Classification algorithm

Classification employed L2-normalized face descriptors derived from facial images using the VGGFace2 model in ResNet-50 architecture, originally trained on an independent sample of over 3.3 million facial images24. We tested three approaches to measuring faces’ relative similarity to faces of liberal and conservative others:

  • Cosine similarity ratio: For each face, we took the ratio between its average cosine similarity with liberal faces and between its average cosine similarity with conservative faces.

  • Logistic regression: Face descriptors were entered into LASSO logistic regression38 aimed at distinguishing between liberals and conservatives. We used a 30-fold cross-validation so that predictions were made by classifiers that have not seen a given participant before. Parameter α was set to 1; parameter δ was fitted separately within each training set using tenfold cross-validation.

  • Neural Networks: Face descriptors were entered into a 30-fold cross-validated deep neural network aimed at classifying liberals and conservatives. We tested several network architectures, yet the accuracy did not substantially exceed one offered by two previous, much simpler, approaches.

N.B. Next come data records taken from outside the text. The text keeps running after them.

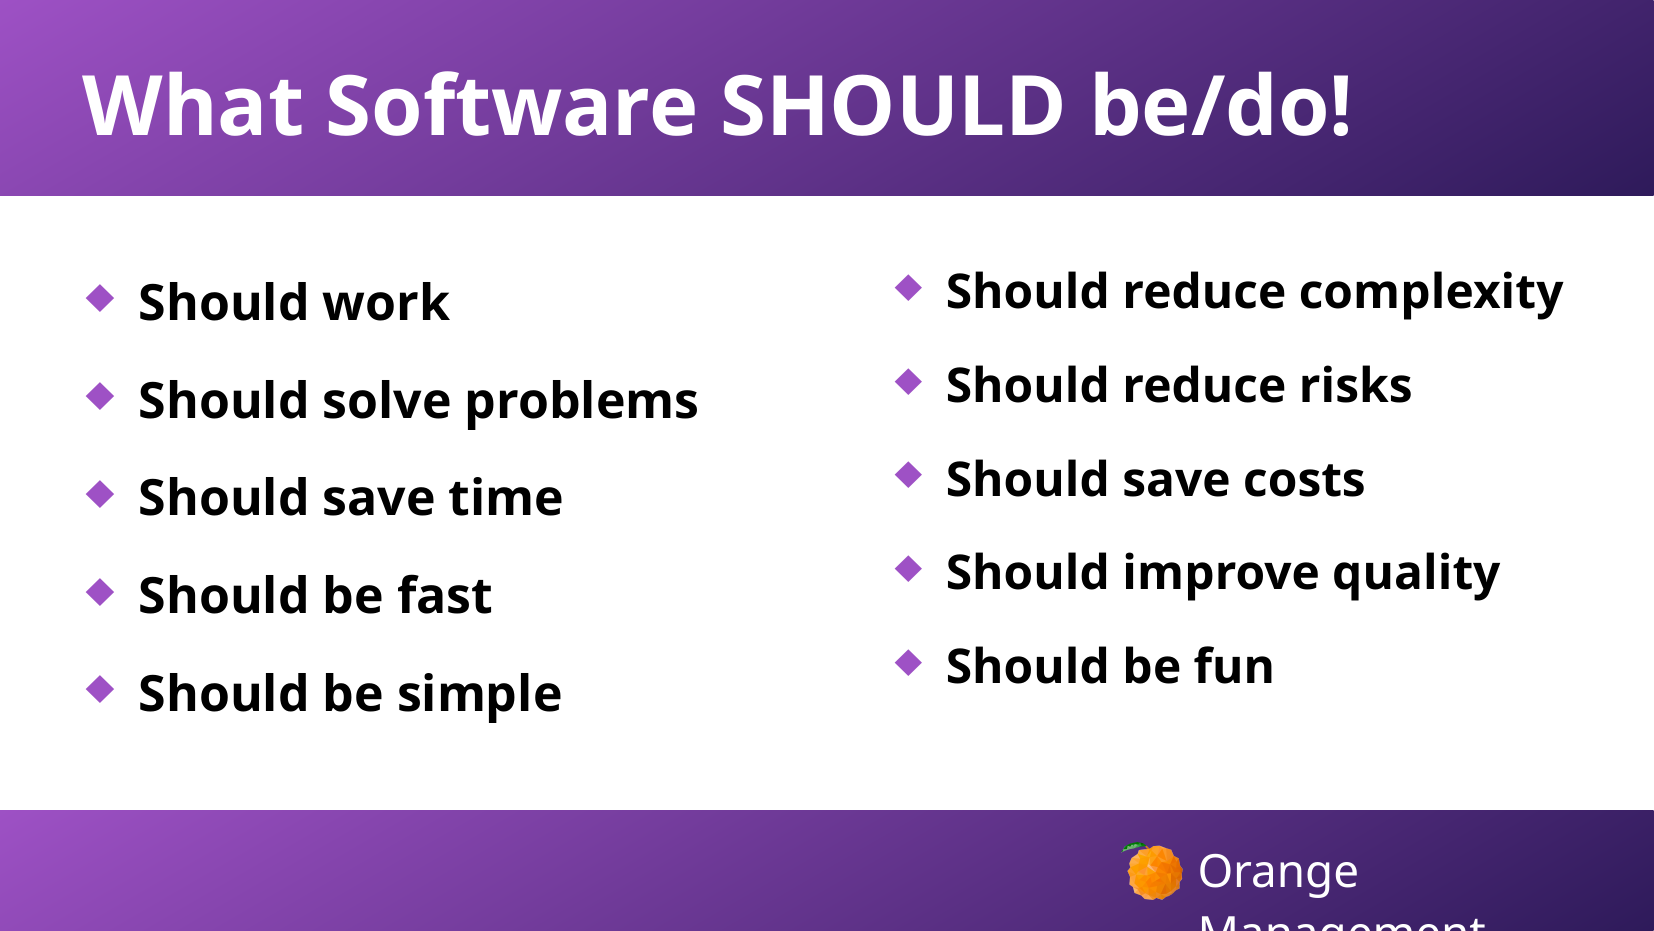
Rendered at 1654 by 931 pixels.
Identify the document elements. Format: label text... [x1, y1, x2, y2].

text_box [0, 0, 1654, 196]
list Should reduce complexity Should reduce risks Should save costs Should improve quality Should be fun [877, 257, 1581, 747]
text_box [1326, 927, 1337, 931]
picture [1121, 842, 1182, 901]
text_box Orange Management [1182, 830, 1648, 907]
text_box [1273, 927, 1284, 931]
text_box [0, 810, 1654, 931]
text_box [1396, 927, 1407, 931]
text_box [1381, 927, 1391, 931]
text_box [1205, 921, 1209, 931]
list Should work Should solve problems Should save time Should be fast Should be simple [68, 266, 768, 736]
text_box [1450, 927, 1461, 931]
text_box [1423, 927, 1434, 931]
title What Software SHOULD be/do! [82, 25, 1571, 181]
text_box [1355, 927, 1366, 931]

Given that all three methods yielded similar classification accuracies, we decided to employ LASSO logistic regression. It is computationally efficient and well known among social scientists.

Classification accuracy

Classification accuracy is expressed as AUC. Red bars in Fig. 2 represent the accuracy estimated on the conservative–liberal face pairs of the same age (+ /− one year), gender, and ethnicity. We employed Face++ estimates of these traits, as they were available for all faces. Similar accuracy (71%) was achieved when using ethnicity labels produced by a research assistant and self-reported age and gender (ethnicity labels were available for a subset of 27,023 images in the Facebook sample).

Facial hair classifier

Facial hair classifier was built using VGGFace2 face descriptors. A hypothesis-blind research assistant labeled 10,000 facial images of males for the presence of facial hair (dichotomous variable) from the Facebook sample. A second hypothesis-blind research assistant labeled a subset of 2,000 of these images: The inter-rater agreement equaled 95%. Facial hair was present on 59% of faces.

These manual labels were used to train LASSO logistic regression38, employing face descriptors to estimate the probability of a given face to contain facial hair. Parameter α was set to 1; parameter δ was fitted using tenfold cross-validation. The tenfold cross-validated classification accuracy on the training sample equaled AUC = 96%.